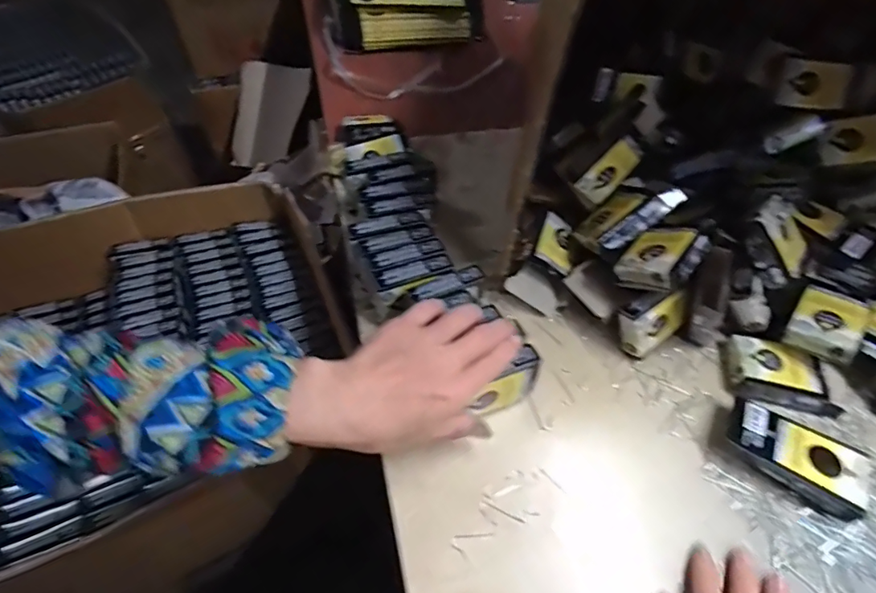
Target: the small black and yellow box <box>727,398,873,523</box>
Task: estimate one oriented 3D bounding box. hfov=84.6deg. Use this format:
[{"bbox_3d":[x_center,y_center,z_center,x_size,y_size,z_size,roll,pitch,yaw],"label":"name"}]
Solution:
[{"bbox_3d":[0.277,0.125,0.377,0.095,0.028,0.060,32,57,21],"label":"small black and yellow box"}]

■ **How to complete this task**
What is needed is every entry above, repeated exactly, with the pictures dropped.

■ **Solution**
Target: the small black and yellow box <box>727,398,873,523</box>
Task: estimate one oriented 3D bounding box. hfov=84.6deg. Use this format:
[{"bbox_3d":[x_center,y_center,z_center,x_size,y_size,z_size,roll,pitch,yaw],"label":"name"}]
Solution:
[{"bbox_3d":[0.277,0.125,0.377,0.095,0.028,0.060,32,57,21],"label":"small black and yellow box"}]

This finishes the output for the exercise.